I want to leave some time for my colleague.

3:40 p.m.

Liberal

The Chair Liberal Pat Finnigan

You have 25 seconds left on your four minutes.

3:40 p.m.

Conservative

John Barlow Conservative Foothills, AB

Did you stop the clock when the point of order was going on?

3:40 p.m.

Liberal

The Chair Liberal Pat Finnigan

Yes, I did.

3:40 p.m.

Conservative

John Barlow Conservative Foothills, AB

So I still have two minutes left.

3:40 p.m.

Liberal

The Chair Liberal Pat Finnigan

You have two minutes and 15 seconds.

3:40 p.m.

Conservative

John Barlow Conservative Foothills, AB

Okay.

3:40 p.m.

Liberal

The Chair Liberal Pat Finnigan

Go ahead, Ms. Rood.

3:40 p.m.

Conservative

Lianne Rood Conservative Lambton—Kent—Middlesex, ON

Thank you, Mr. Chair.

Thank you for being here today, Minister, and thank you to Chris and Christine as well.

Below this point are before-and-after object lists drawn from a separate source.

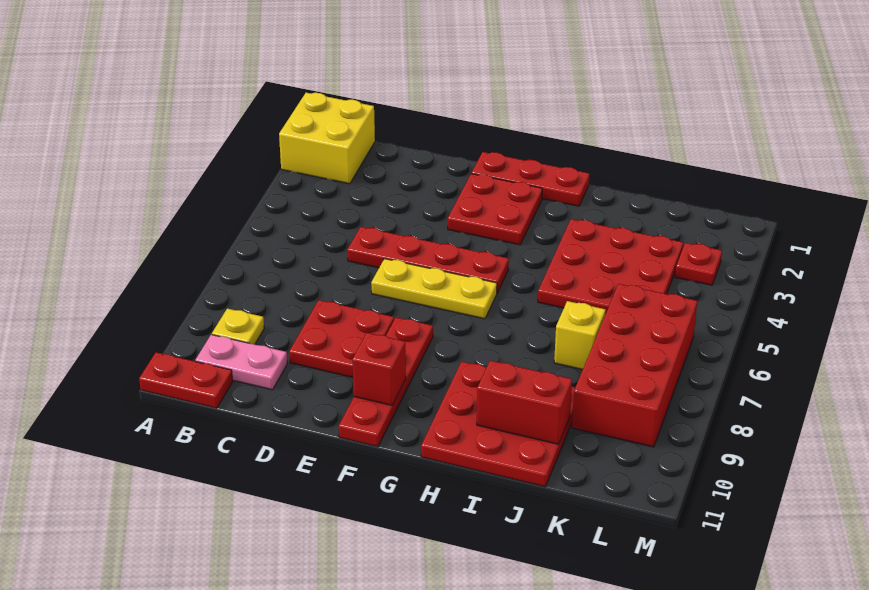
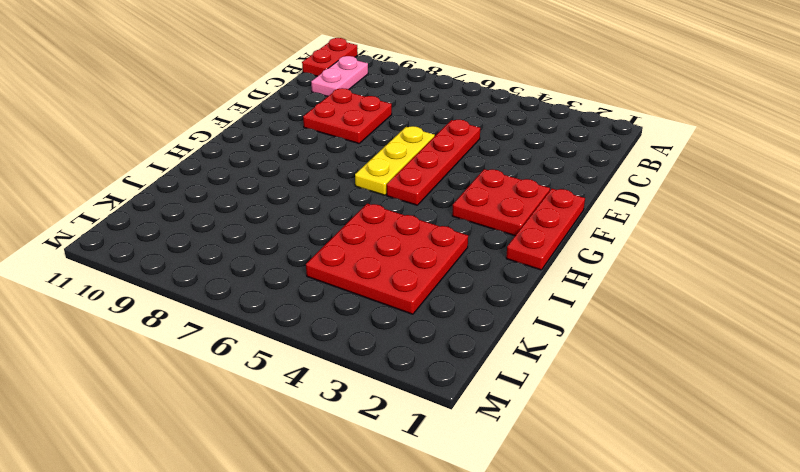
none -> yellow brick A1:B2 level 1
none -> yellow plate B9 level 1
none -> red plate F8:F11 level 1

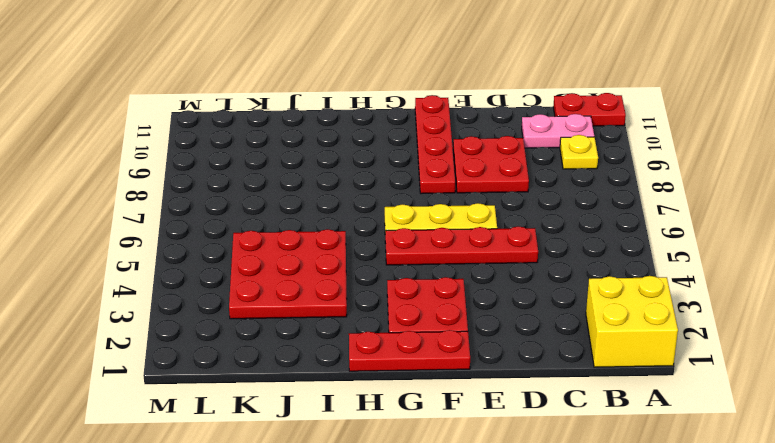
none -> red plate H9:J11 level 1
none -> yellow brick J7 level 1
none -> red brick K6:L9 level 1

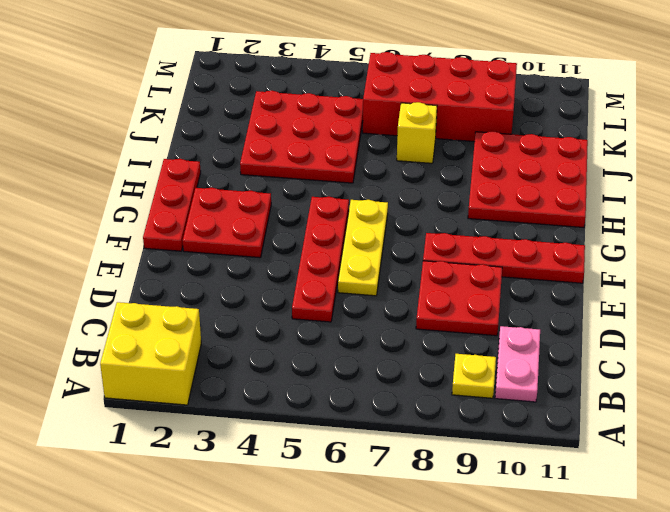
none -> red plate A11:B11 level 1
none -> red plate L3 level 1
none -> red brick F10 level 2

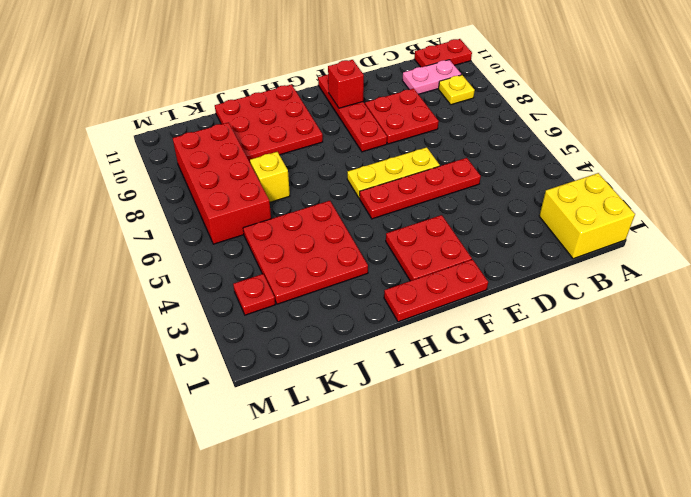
none -> red brick I10:J10 level 2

Minister, we've seen reports going on right now of items and bare essentials coming off of grocery store shelves. With COVID-19 being so prevalent right now, people are panicking about certain things.

Do you have a plan in place to ensure that our grocery store shelves can be kept full of fresh fruits and vegetables? Grocery stores are an essential service. We have places like the Ontario Food Terminal in Toronto, which provides about 95% of the fresh produce to the independent supermarkets in Ontario as well as the food distribution companies around the province. A place like that employs over 2,000 people on a daily basis. Private stores also have distribution centres that have many employees in the same space at the same time. We've seen events being cancelled in different places with many people there.

Does the government have a plan to make sure that we don't create a panic and that the grocery store shelves are not empty during this COVID-19 virus?